The past decade, too, has been marked by great progress in science and the arts, and by improvements of a material character in our own and other lands. To mention only one of the triumphs of science and art, how marvelously has the newly-perfected spectroscope enlarged our knowledge of the planetary and stellar worlds. Our geographical information has also been considerably increased by African explorations. The advance has been steady in useful inventions, and the practical application of science and art to the promotion of the health, wealth and comfort of mankind.

Among the great achievements of the past decade, of rational and world-wide importance, we may reckon the completion of the Suez canal, uniting the waters of the Mediterranean and Red Seas, opening up a shorter passage to the Orient. The Atlantic telegraph cables have also been successfully laid and operated, affording instantaneous intercommunication between the New and Old Worlds, a feat which alone would serve to render the period under review among the most famous in history.

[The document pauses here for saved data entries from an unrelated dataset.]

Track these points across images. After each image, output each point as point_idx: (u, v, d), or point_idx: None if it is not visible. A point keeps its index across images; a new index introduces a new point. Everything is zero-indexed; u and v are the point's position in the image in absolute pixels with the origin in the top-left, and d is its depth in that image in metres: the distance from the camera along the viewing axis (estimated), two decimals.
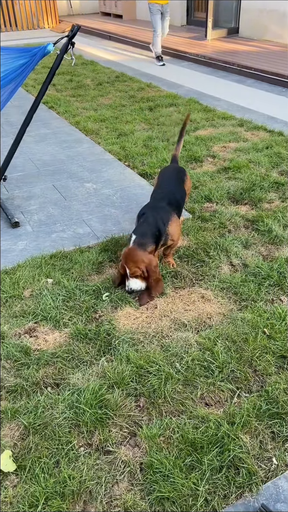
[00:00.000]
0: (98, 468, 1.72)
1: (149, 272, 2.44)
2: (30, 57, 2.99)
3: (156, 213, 2.57)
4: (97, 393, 1.94)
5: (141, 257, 2.43)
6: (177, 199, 2.75)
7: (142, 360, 2.11)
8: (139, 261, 2.42)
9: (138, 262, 2.42)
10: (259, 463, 1.72)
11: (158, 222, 2.53)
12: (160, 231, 2.52)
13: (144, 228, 2.52)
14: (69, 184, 3.94)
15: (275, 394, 1.95)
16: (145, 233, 2.49)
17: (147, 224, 2.53)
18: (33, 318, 2.41)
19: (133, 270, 2.42)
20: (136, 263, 2.42)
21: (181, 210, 2.80)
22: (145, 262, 2.43)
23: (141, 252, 2.44)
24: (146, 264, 2.42)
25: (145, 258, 2.43)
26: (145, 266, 2.42)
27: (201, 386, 2.01)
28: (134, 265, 2.42)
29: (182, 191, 2.89)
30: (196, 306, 2.49)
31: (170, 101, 5.97)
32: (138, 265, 2.42)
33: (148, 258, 2.44)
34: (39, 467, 1.70)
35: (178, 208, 2.73)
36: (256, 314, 2.39)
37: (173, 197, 2.73)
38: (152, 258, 2.46)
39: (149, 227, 2.51)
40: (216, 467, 1.69)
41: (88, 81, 7.16)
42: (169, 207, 2.64)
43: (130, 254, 2.44)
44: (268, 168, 4.03)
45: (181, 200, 2.82)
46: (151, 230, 2.50)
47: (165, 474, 1.66)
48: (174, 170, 3.05)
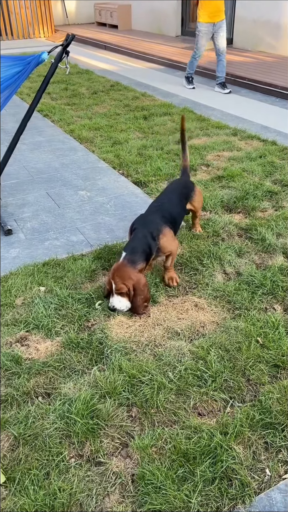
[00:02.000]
0: (89, 479, 1.69)
1: (136, 291, 2.36)
2: (24, 65, 3.00)
3: (147, 228, 2.51)
4: (88, 403, 1.92)
5: (129, 274, 2.36)
6: (173, 215, 2.67)
7: (135, 369, 2.09)
8: (127, 278, 2.35)
9: (125, 279, 2.35)
10: (252, 474, 1.70)
11: (147, 238, 2.46)
12: (150, 247, 2.45)
13: (134, 245, 2.45)
14: (63, 192, 3.94)
15: (269, 404, 1.93)
16: (135, 250, 2.42)
17: (137, 240, 2.46)
18: (24, 326, 2.39)
19: (119, 286, 2.34)
20: (123, 279, 2.35)
21: (176, 226, 2.71)
22: (133, 280, 2.35)
23: (130, 269, 2.37)
24: (133, 282, 2.35)
25: (134, 276, 2.36)
26: (132, 284, 2.35)
27: (194, 396, 1.99)
28: (121, 281, 2.34)
29: (180, 207, 2.80)
30: (190, 314, 2.47)
31: (164, 110, 6.00)
32: (125, 281, 2.34)
33: (137, 277, 2.37)
34: (29, 479, 1.67)
35: (173, 223, 2.64)
36: (250, 322, 2.38)
37: (167, 212, 2.65)
38: (141, 277, 2.39)
39: (139, 243, 2.45)
40: (208, 478, 1.66)
41: (83, 90, 7.19)
42: (160, 220, 2.57)
43: (118, 269, 2.38)
44: (261, 177, 4.04)
45: (178, 216, 2.74)
46: (141, 246, 2.43)
47: (157, 486, 1.63)
48: (178, 185, 2.96)
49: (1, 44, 11.93)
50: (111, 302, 2.41)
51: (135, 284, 2.36)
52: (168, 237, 2.56)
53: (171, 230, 2.61)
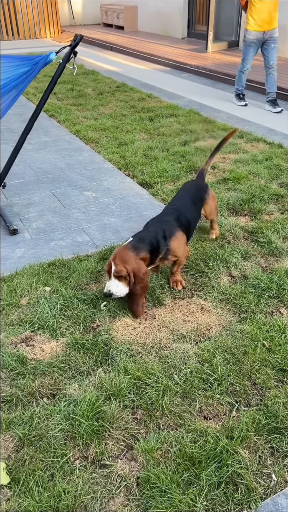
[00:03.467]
0: (93, 482, 1.68)
1: (136, 278, 2.33)
2: (32, 65, 3.00)
3: (160, 225, 2.49)
4: (93, 405, 1.91)
5: (131, 260, 2.32)
6: (187, 218, 2.63)
7: (140, 371, 2.08)
8: (128, 262, 2.31)
9: (126, 263, 2.31)
10: (258, 479, 1.69)
11: (158, 234, 2.44)
12: (158, 243, 2.43)
13: (142, 234, 2.45)
14: (69, 192, 3.93)
15: (275, 408, 1.92)
16: (142, 239, 2.41)
17: (147, 232, 2.47)
18: (30, 326, 2.38)
19: (119, 268, 2.30)
20: (124, 263, 2.31)
21: (190, 231, 2.67)
22: (133, 266, 2.32)
23: (132, 254, 2.34)
24: (133, 268, 2.32)
25: (135, 262, 2.33)
26: (132, 270, 2.32)
27: (199, 399, 1.98)
28: (122, 264, 2.30)
29: (195, 211, 2.76)
30: (195, 317, 2.46)
31: (170, 112, 6.00)
32: (126, 265, 2.30)
33: (138, 263, 2.34)
34: (33, 480, 1.66)
35: (187, 228, 2.61)
36: (256, 326, 2.37)
37: (182, 215, 2.61)
38: (142, 264, 2.36)
39: (148, 235, 2.44)
40: (214, 482, 1.65)
41: (89, 90, 7.19)
42: (175, 222, 2.54)
43: (120, 252, 2.35)
44: (267, 180, 4.03)
45: (192, 220, 2.69)
46: (149, 238, 2.42)
47: (162, 489, 1.62)
48: (193, 188, 2.92)
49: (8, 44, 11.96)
50: (108, 286, 2.35)
51: (135, 270, 2.32)
52: (180, 241, 2.52)
53: (184, 235, 2.57)
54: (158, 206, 3.63)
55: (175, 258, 2.55)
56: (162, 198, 3.74)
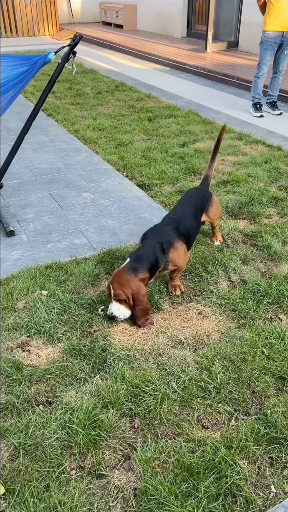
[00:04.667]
0: (90, 493, 1.65)
1: (135, 300, 2.30)
2: (30, 65, 2.96)
3: (158, 238, 2.44)
4: (90, 413, 1.88)
5: (129, 283, 2.29)
6: (187, 228, 2.58)
7: (138, 378, 2.05)
8: (126, 286, 2.28)
9: (124, 286, 2.28)
10: (257, 491, 1.66)
11: (156, 249, 2.39)
12: (157, 259, 2.38)
13: (139, 253, 2.40)
14: (66, 193, 3.89)
15: (274, 418, 1.89)
16: (140, 259, 2.36)
17: (144, 249, 2.40)
18: (26, 331, 2.35)
19: (117, 292, 2.28)
20: (121, 286, 2.28)
21: (190, 241, 2.64)
22: (132, 288, 2.28)
23: (130, 277, 2.30)
24: (132, 291, 2.29)
25: (133, 284, 2.29)
26: (131, 293, 2.29)
27: (198, 408, 1.95)
28: (119, 287, 2.28)
29: (195, 221, 2.71)
30: (194, 322, 2.43)
31: (169, 112, 5.96)
32: (124, 289, 2.28)
33: (136, 285, 2.29)
34: (29, 491, 1.63)
35: (186, 237, 2.56)
36: (255, 332, 2.34)
37: (182, 225, 2.57)
38: (140, 286, 2.31)
39: (146, 253, 2.38)
40: (213, 494, 1.63)
41: (87, 90, 7.15)
42: (173, 233, 2.49)
43: (118, 276, 2.32)
44: (266, 183, 4.01)
45: (191, 230, 2.63)
46: (148, 256, 2.37)
47: (160, 501, 1.59)
48: (195, 195, 2.86)
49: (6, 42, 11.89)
50: (110, 309, 2.36)
51: (134, 293, 2.30)
52: (179, 251, 2.48)
53: (184, 244, 2.53)
54: (156, 209, 3.60)
55: (174, 267, 2.52)
56: (160, 201, 3.71)
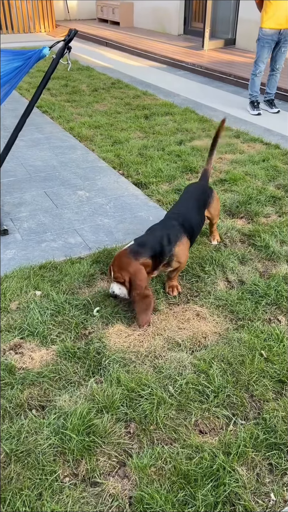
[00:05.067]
0: (84, 501, 1.59)
1: (132, 284, 2.25)
2: (24, 60, 2.89)
3: (166, 230, 2.40)
4: (85, 418, 1.82)
5: (127, 266, 2.26)
6: (191, 224, 2.54)
7: (134, 382, 1.99)
8: (124, 269, 2.26)
9: (122, 269, 2.26)
10: (256, 499, 1.62)
11: (163, 239, 2.35)
12: (162, 249, 2.34)
13: (145, 238, 2.36)
14: (61, 191, 3.83)
15: (273, 423, 1.85)
16: (144, 243, 2.33)
17: (150, 236, 2.38)
18: (19, 333, 2.29)
19: (116, 275, 2.29)
20: (120, 269, 2.27)
21: (193, 237, 2.58)
22: (130, 272, 2.25)
23: (130, 260, 2.27)
24: (130, 274, 2.25)
25: (132, 267, 2.25)
26: (129, 276, 2.26)
27: (195, 412, 1.90)
28: (118, 270, 2.27)
29: (199, 216, 2.66)
30: (191, 324, 2.38)
31: (166, 110, 5.90)
32: (122, 272, 2.26)
33: (135, 269, 2.25)
34: (20, 499, 1.57)
35: (191, 234, 2.52)
36: (253, 334, 2.29)
37: (187, 221, 2.52)
38: (139, 270, 2.26)
39: (151, 239, 2.35)
40: (210, 503, 1.58)
41: (83, 87, 7.07)
42: (180, 228, 2.45)
43: (119, 257, 2.31)
44: (264, 181, 3.96)
45: (196, 226, 2.58)
46: (152, 243, 2.33)
47: (156, 510, 1.54)
48: (196, 190, 2.82)
49: (2, 38, 11.77)
50: (111, 288, 2.37)
51: (131, 276, 2.25)
52: (185, 246, 2.44)
53: (189, 241, 2.49)
54: (153, 207, 3.54)
55: (178, 264, 2.46)
56: (157, 199, 3.65)
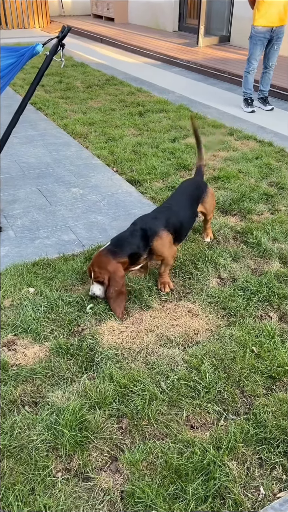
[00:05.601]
0: (76, 496, 1.61)
1: (110, 281, 2.36)
2: (18, 57, 2.89)
3: (142, 224, 2.46)
4: (77, 414, 1.84)
5: (106, 265, 2.35)
6: (179, 218, 2.56)
7: (126, 378, 2.01)
8: (103, 268, 2.35)
9: (102, 268, 2.35)
10: (246, 493, 1.64)
11: (137, 234, 2.41)
12: (139, 245, 2.40)
13: (120, 237, 2.44)
14: (55, 188, 3.83)
15: (263, 418, 1.87)
16: (120, 242, 2.40)
17: (126, 234, 2.44)
18: (12, 330, 2.30)
19: (97, 275, 2.37)
20: (100, 269, 2.36)
21: (182, 231, 2.60)
22: (109, 271, 2.35)
23: (108, 259, 2.36)
24: (109, 273, 2.35)
25: (111, 267, 2.35)
26: (108, 275, 2.35)
27: (186, 408, 1.92)
28: (99, 270, 2.36)
29: (190, 211, 2.69)
30: (183, 321, 2.40)
31: (160, 107, 5.91)
32: (102, 271, 2.35)
33: (113, 267, 2.35)
34: (13, 494, 1.59)
35: (178, 229, 2.54)
36: (245, 331, 2.31)
37: (174, 215, 2.55)
38: (118, 268, 2.36)
39: (126, 237, 2.42)
40: (201, 496, 1.60)
41: (77, 83, 7.06)
42: (160, 222, 2.48)
43: (97, 259, 2.40)
44: (257, 179, 3.98)
45: (186, 221, 2.62)
46: (128, 241, 2.39)
47: (147, 504, 1.57)
48: (190, 186, 2.86)
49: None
50: (91, 290, 2.45)
51: (110, 275, 2.36)
52: (164, 241, 2.46)
53: (170, 235, 2.50)
54: (147, 205, 3.56)
55: (160, 258, 2.51)
56: (151, 196, 3.67)
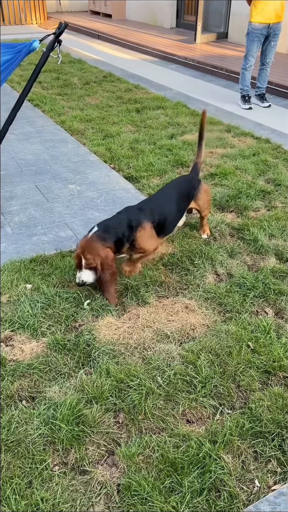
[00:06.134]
0: (73, 489, 1.63)
1: (104, 266, 2.38)
2: (15, 53, 2.89)
3: (129, 215, 2.49)
4: (74, 408, 1.86)
5: (98, 251, 2.36)
6: (163, 211, 2.58)
7: (123, 373, 2.03)
8: (95, 254, 2.36)
9: (94, 254, 2.36)
10: (241, 485, 1.66)
11: (124, 223, 2.44)
12: (124, 234, 2.44)
13: (108, 223, 2.45)
14: (52, 185, 3.84)
15: (259, 412, 1.89)
16: (108, 229, 2.42)
17: (113, 221, 2.46)
18: (9, 325, 2.31)
19: (89, 261, 2.35)
20: (92, 254, 2.35)
21: (165, 225, 2.61)
22: (101, 256, 2.37)
23: (99, 245, 2.37)
24: (101, 258, 2.37)
25: (103, 251, 2.37)
26: (100, 260, 2.36)
27: (183, 402, 1.94)
28: (91, 256, 2.35)
29: (176, 205, 2.69)
30: (180, 316, 2.42)
31: (157, 104, 5.91)
32: (95, 256, 2.35)
33: (104, 252, 2.38)
34: (11, 488, 1.61)
35: (161, 222, 2.56)
36: (241, 326, 2.33)
37: (158, 208, 2.57)
38: (109, 252, 2.40)
39: (113, 224, 2.44)
40: (196, 489, 1.62)
41: (75, 80, 7.05)
42: (145, 214, 2.52)
43: (88, 244, 2.38)
44: (254, 176, 3.99)
45: (169, 215, 2.62)
46: (115, 229, 2.42)
47: (144, 497, 1.58)
48: (182, 181, 2.87)
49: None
50: (80, 277, 2.40)
51: (103, 259, 2.37)
52: (146, 232, 2.50)
53: (153, 228, 2.54)
54: None
55: (141, 250, 2.54)
56: (148, 193, 3.67)
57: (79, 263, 2.39)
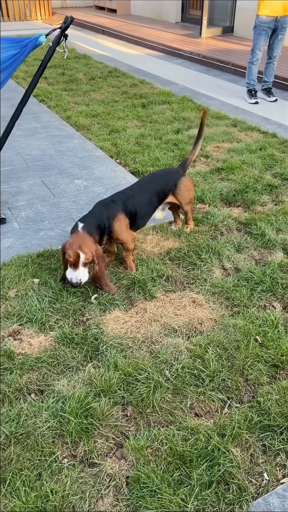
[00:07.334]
0: (82, 481, 1.64)
1: (99, 258, 2.41)
2: (21, 48, 2.88)
3: (103, 208, 2.54)
4: (82, 401, 1.86)
5: (92, 244, 2.38)
6: (134, 204, 2.61)
7: (131, 367, 2.03)
8: (91, 247, 2.36)
9: (91, 248, 2.36)
10: (250, 478, 1.66)
11: (103, 216, 2.48)
12: (105, 225, 2.48)
13: (90, 218, 2.47)
14: (59, 180, 3.84)
15: (267, 406, 1.89)
16: (91, 222, 2.45)
17: (93, 215, 2.49)
18: (17, 320, 2.32)
19: (88, 256, 2.33)
20: (89, 249, 2.34)
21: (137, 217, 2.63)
22: (96, 249, 2.40)
23: (91, 239, 2.40)
24: (96, 251, 2.39)
25: (95, 245, 2.40)
26: (96, 253, 2.38)
27: (191, 396, 1.94)
28: (89, 250, 2.33)
29: (148, 198, 2.71)
30: (187, 310, 2.42)
31: (163, 99, 5.88)
32: (92, 250, 2.36)
33: (96, 245, 2.42)
34: (20, 480, 1.62)
35: (132, 213, 2.60)
36: (248, 320, 2.33)
37: (130, 200, 2.61)
38: (98, 245, 2.45)
39: (94, 218, 2.47)
40: (205, 482, 1.62)
41: (80, 75, 7.04)
42: (117, 205, 2.56)
43: (82, 240, 2.35)
44: (261, 170, 3.97)
45: (140, 207, 2.64)
46: (97, 221, 2.46)
47: (153, 489, 1.59)
48: (159, 174, 2.89)
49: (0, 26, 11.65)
50: (77, 276, 2.34)
51: (97, 251, 2.39)
52: (122, 223, 2.54)
53: (127, 219, 2.58)
54: None
55: (119, 241, 2.58)
56: None
57: (76, 261, 2.32)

How miraculous would it have seemed even fifty years ago (and much more farther back in time) that messages should pass regularly as they now do, in twenty-four hours between Europe, and even the East Indies, and our Pacific coast! How absolutely incredible would it have been deemed that the time would ever come when the news of a great battle in the

heart of Europe should be scattered all over this continent the same day on which it occurred, or the very next; or, what is stranger still, that one might read, as we did during the past summer, in a daily paper printed on the Rocky Mountains, news from Florence, Luxemburg and Paris of the day before! And last, but scarcely least in importance among the amazing "facts accomplished" during the past decade, may be mentioned the construction of our great transcontinental railroad, affording a daily and steady transit for passengers and freight from the Atlantic to the great Western ocean, and furnishing, with the line of steamships, a short and reliable mode of communication between our eastern seaports and those of the oldest settled continent on the globe, and opening up for settlement the vast interior of our wide extended country, with all its wealth of soil and its inexhaustible mineral treasures.

Such are some of the marvelous occurrences of the past decade presented by a brief review - too brief necessarily to allow of descent to many details. And what cheering and animating anticipations do they warrant us in entertaining for the period of like extent on which we have just entered. Of course it is impossible to predict what fresh wonders are to burst upon the world in the next ten years. So rapid has been the progress of events affecting the welfare of man and the kingdom of Christ, in the more recent past, and such are the accumulated evidences that we are living in a most marked era of the world when God's "providences are ripening fast," that we can not doubt that every new decade of this century to its close, will bring to light new marvels demonstrating human power and developing God's plans in reference to our world.

All the indications are that there are to occur vast changes in men's social and religious condition ere another century shall dawn, and that the next ten years even will witness great events in Europe and probably in Asia also. Despotism has undoubtedly received a fatal blow in Europe, or at least has been so disturbed that its days are numbered.